- Problem details
In the copy, include no images, and repeat each entry precisely as written.

(Dataset entries)
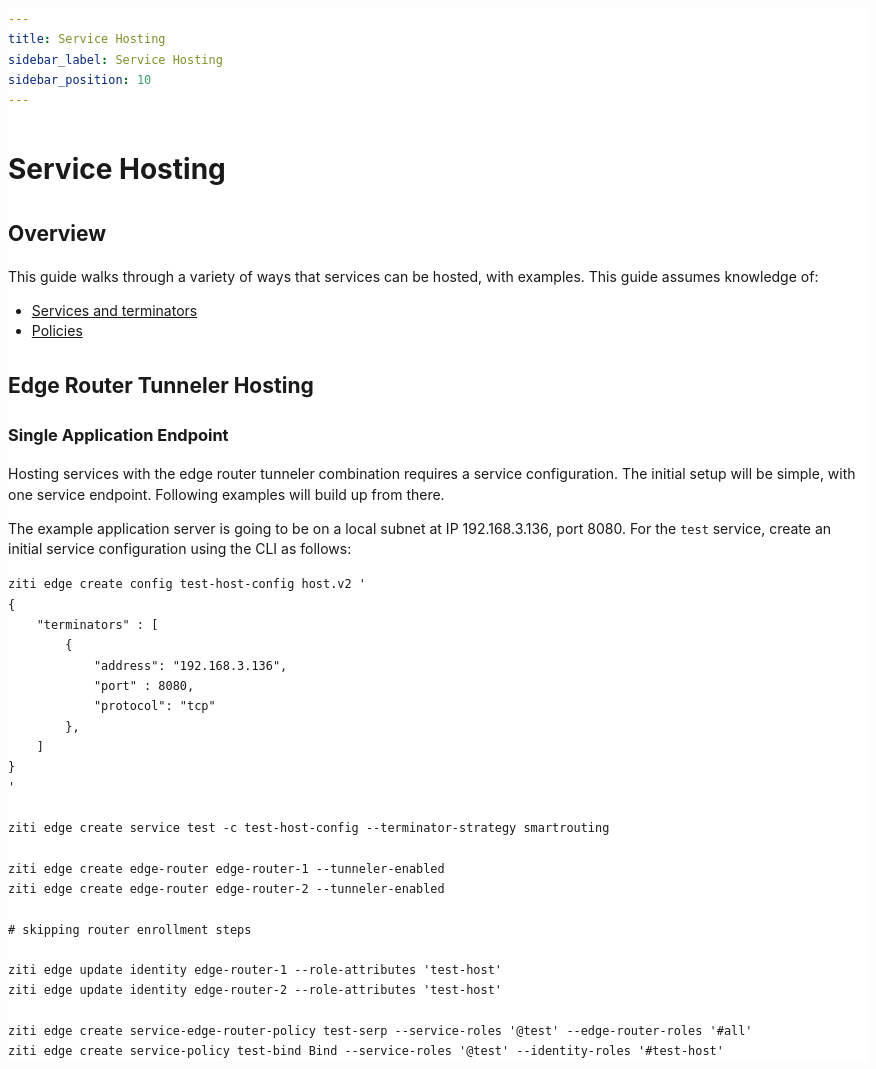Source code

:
 ```yaml
---
title: Service Hosting
sidebar_label: Service Hosting
sidebar_position: 10
---
```


# Service Hosting

## Overview

This guide walks through a variety of ways that services can be hosted, with examples. This guide
assumes knowledge of:

* [Services and terminators](../learn/core-concepts/services/overview.mdx)
* [Policies](../learn/core-concepts/security/authorization/policies/overview.mdx)

## Edge Router Tunneler Hosting

### Single Application Endpoint

Hosting services with the edge router tunneler combination requires a service configuration. The
initial setup will be simple, with one service endpoint. Following examples will build up from
there.

The example application server is going to be on a local subnet at IP 192.168.3.136, port 8080. For
the `test` service, create an initial service configuration using the CLI as follows:

```
ziti edge create config test-host-config host.v2 '
{
    "terminators" : [
        {
            "address": "192.168.3.136",
            "port" : 8080,
            "protocol": "tcp"
        },
    ]
}
'

ziti edge create service test -c test-host-config --terminator-strategy smartrouting

ziti edge create edge-router edge-router-1 --tunneler-enabled
ziti edge create edge-router edge-router-2 --tunneler-enabled

# skipping router enrollment steps

ziti edge update identity edge-router-1 --role-attributes 'test-host'
ziti edge update identity edge-router-2 --role-attributes 'test-host'

ziti edge create service-edge-router-policy test-serp --service-roles '@test' --edge-router-roles '#all'
ziti edge create service-policy test-bind Bind --service-roles '@test' --identity-roles '#test-host'
```
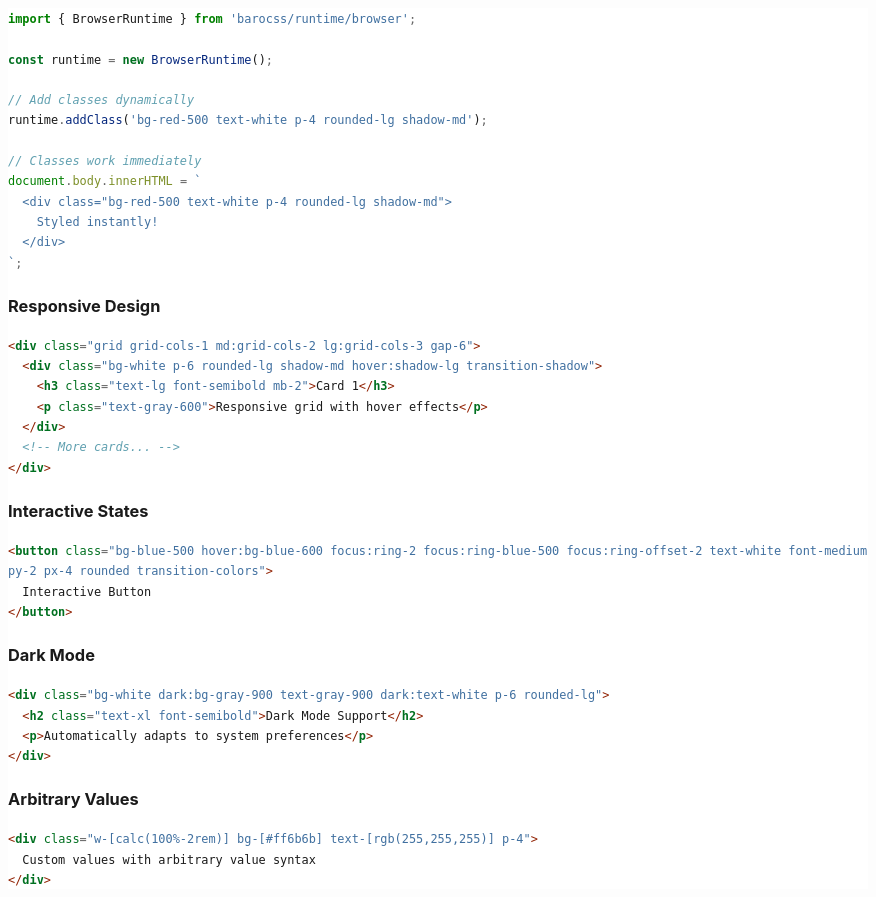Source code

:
 ```typescript
import { BrowserRuntime } from 'barocss/runtime/browser';

const runtime = new BrowserRuntime();

// Add classes dynamically
runtime.addClass('bg-red-500 text-white p-4 rounded-lg shadow-md');

// Classes work immediately
document.body.innerHTML = `
  <div class="bg-red-500 text-white p-4 rounded-lg shadow-md">
    Styled instantly!
  </div>
`;
```

### Responsive Design

```html
<div class="grid grid-cols-1 md:grid-cols-2 lg:grid-cols-3 gap-6">
  <div class="bg-white p-6 rounded-lg shadow-md hover:shadow-lg transition-shadow">
    <h3 class="text-lg font-semibold mb-2">Card 1</h3>
    <p class="text-gray-600">Responsive grid with hover effects</p>
  </div>
  <!-- More cards... -->
</div>
```

### Interactive States

```html
<button class="bg-blue-500 hover:bg-blue-600 focus:ring-2 focus:ring-blue-500 focus:ring-offset-2 text-white font-medium py-2 px-4 rounded transition-colors">
  Interactive Button
</button>
```

### Dark Mode

```html
<div class="bg-white dark:bg-gray-900 text-gray-900 dark:text-white p-6 rounded-lg">
  <h2 class="text-xl font-semibold">Dark Mode Support</h2>
  <p>Automatically adapts to system preferences</p>
</div>
```

### Arbitrary Values

```html
<div class="w-[calc(100%-2rem)] bg-[#ff6b6b] text-[rgb(255,255,255)] p-4">
  Custom values with arbitrary value syntax
</div>
```
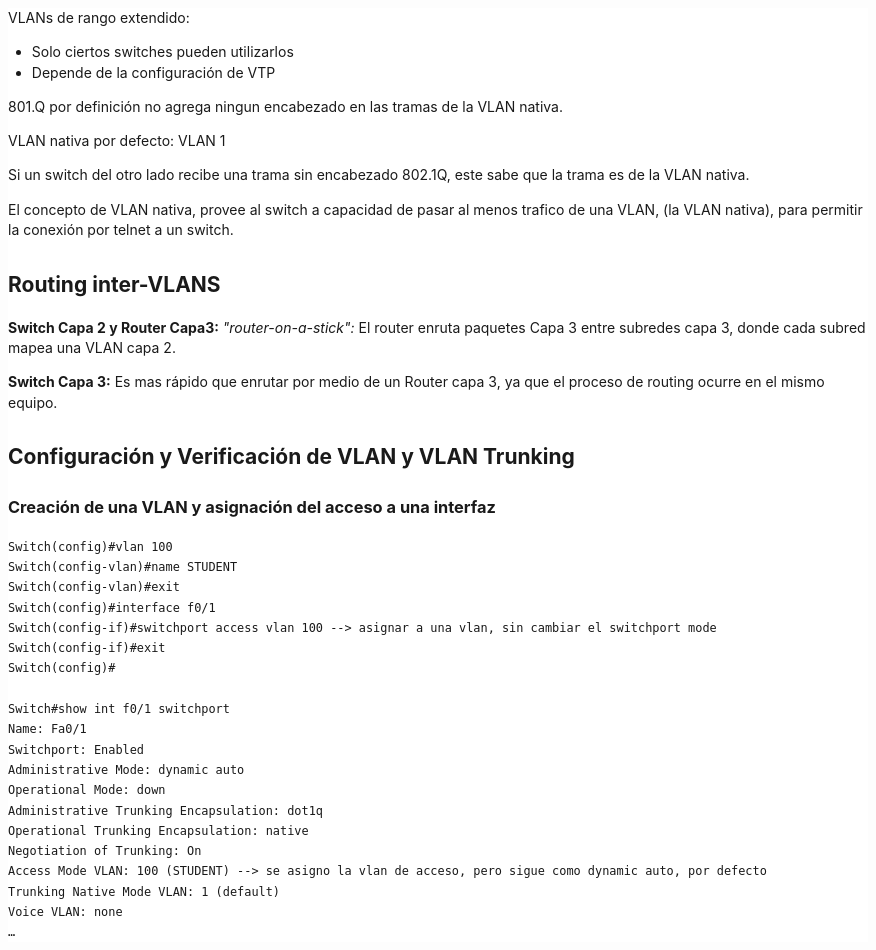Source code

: VLANs de rango extendido:
* Solo ciertos switches pueden utilizarlos
* Depende de la configuración de VTP

801.Q por definición no agrega ningun encabezado en las tramas de la VLAN nativa.

VLAN nativa por defecto: VLAN 1

Si un switch del otro lado recibe una trama sin encabezado 802.1Q, este sabe que la trama es de la VLAN nativa.

El concepto de VLAN nativa, provee al switch a capacidad de pasar al menos trafico de una VLAN, (la VLAN nativa), para permitir la conexión por telnet a un switch.

## Routing inter-VLANS

**Switch Capa 2 y Router Capa3:** 
*"router-on-a-stick":* El router enruta paquetes Capa 3 entre subredes capa 3, donde cada subred mapea una VLAN capa 2.

**Switch Capa 3:**
Es mas rápido que enrutar por medio de un Router capa 3, ya que el proceso de routing ocurre en el mismo equipo.

## Configuración y Verificación de VLAN y VLAN Trunking

### Creación de una VLAN y asignación del acceso a una interfaz

```plaintext
Switch(config)#vlan 100
Switch(config-vlan)#name STUDENT
Switch(config-vlan)#exit
Switch(config)#interface f0/1
Switch(config-if)#switchport access vlan 100 --> asignar a una vlan, sin cambiar el switchport mode
Switch(config-if)#exit
Switch(config)#
 
Switch#show int f0/1 switchport
Name: Fa0/1
Switchport: Enabled
Administrative Mode: dynamic auto
Operational Mode: down
Administrative Trunking Encapsulation: dot1q
Operational Trunking Encapsulation: native
Negotiation of Trunking: On
Access Mode VLAN: 100 (STUDENT) --> se asigno la vlan de acceso, pero sigue como dynamic auto, por defecto
Trunking Native Mode VLAN: 1 (default)
Voice VLAN: none
…
```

- Solution for this exercise
Source code

:
 ```yaml
---
title: Service Hosting
sidebar_label: Service Hosting
sidebar_position: 10
---
```


# Service Hosting

## Overview

This guide walks through a variety of ways that services can be hosted, with examples. This guide
assumes knowledge of:

* [Services and terminators](../learn/core-concepts/services/overview.mdx)
* [Policies](../learn/core-concepts/security/authorization/policies/overview.mdx)

## Edge Router Tunneler Hosting

### Single Application Endpoint

Hosting services with the edge router tunneler combination requires a service configuration. The
initial setup will be simple, with one service endpoint. Following examples will build up from
there.

The example application server is going to be on a local subnet at IP 192.168.3.136, port 8080. For
the `test` service, create an initial service configuration using the CLI as follows:

```
ziti edge create config test-host-config host.v2 '
{
    "terminators" : [
        {
            "address": "192.168.3.136",
            "port" : 8080,
            "protocol": "tcp"
        },
    ]
}
'

ziti edge create service test -c test-host-config --terminator-strategy smartrouting

ziti edge create edge-router edge-router-1 --tunneler-enabled
ziti edge create edge-router edge-router-2 --tunneler-enabled

# skipping router enrollment steps

ziti edge update identity edge-router-1 --role-attributes 'test-host'
ziti edge update identity edge-router-2 --role-attributes 'test-host'

ziti edge create service-edge-router-policy test-serp --service-roles '@test' --edge-router-roles '#all'
ziti edge create service-policy test-bind Bind --service-roles '@test' --identity-roles '#test-host'
```
Source code

:
 ```typescript
import { BrowserRuntime } from 'barocss/runtime/browser';

const runtime = new BrowserRuntime();

// Add classes dynamically
runtime.addClass('bg-red-500 text-white p-4 rounded-lg shadow-md');

// Classes work immediately
document.body.innerHTML = `
  <div class="bg-red-500 text-white p-4 rounded-lg shadow-md">
    Styled instantly!
  </div>
`;
```

### Responsive Design

```html
<div class="grid grid-cols-1 md:grid-cols-2 lg:grid-cols-3 gap-6">
  <div class="bg-white p-6 rounded-lg shadow-md hover:shadow-lg transition-shadow">
    <h3 class="text-lg font-semibold mb-2">Card 1</h3>
    <p class="text-gray-600">Responsive grid with hover effects</p>
  </div>
  <!-- More cards... -->
</div>
```

### Interactive States

```html
<button class="bg-blue-500 hover:bg-blue-600 focus:ring-2 focus:ring-blue-500 focus:ring-offset-2 text-white font-medium py-2 px-4 rounded transition-colors">
  Interactive Button
</button>
```

### Dark Mode

```html
<div class="bg-white dark:bg-gray-900 text-gray-900 dark:text-white p-6 rounded-lg">
  <h2 class="text-xl font-semibold">Dark Mode Support</h2>
  <p>Automatically adapts to system preferences</p>
</div>
```

### Arbitrary Values

```html
<div class="w-[calc(100%-2rem)] bg-[#ff6b6b] text-[rgb(255,255,255)] p-4">
  Custom values with arbitrary value syntax
</div>
```
Source code

: VLANs de rango extendido:
* Solo ciertos switches pueden utilizarlos
* Depende de la configuración de VTP

801.Q por definición no agrega ningun encabezado en las tramas de la VLAN nativa.

VLAN nativa por defecto: VLAN 1

Si un switch del otro lado recibe una trama sin encabezado 802.1Q, este sabe que la trama es de la VLAN nativa.

El concepto de VLAN nativa, provee al switch a capacidad de pasar al menos trafico de una VLAN, (la VLAN nativa), para permitir la conexión por telnet a un switch.

## Routing inter-VLANS

**Switch Capa 2 y Router Capa3:** 
*"router-on-a-stick":* El router enruta paquetes Capa 3 entre subredes capa 3, donde cada subred mapea una VLAN capa 2.

**Switch Capa 3:**
Es mas rápido que enrutar por medio de un Router capa 3, ya que el proceso de routing ocurre en el mismo equipo.

## Configuración y Verificación de VLAN y VLAN Trunking

### Creación de una VLAN y asignación del acceso a una interfaz

```plaintext
Switch(config)#vlan 100
Switch(config-vlan)#name STUDENT
Switch(config-vlan)#exit
Switch(config)#interface f0/1
Switch(config-if)#switchport access vlan 100 --> asignar a una vlan, sin cambiar el switchport mode
Switch(config-if)#exit
Switch(config)#
 
Switch#show int f0/1 switchport
Name: Fa0/1
Switchport: Enabled
Administrative Mode: dynamic auto
Operational Mode: down
Administrative Trunking Encapsulation: dot1q
Operational Trunking Encapsulation: native
Negotiation of Trunking: On
Access Mode VLAN: 100 (STUDENT) --> se asigno la vlan de acceso, pero sigue como dynamic auto, por defecto
Trunking Native Mode VLAN: 1 (default)
Voice VLAN: none
…
```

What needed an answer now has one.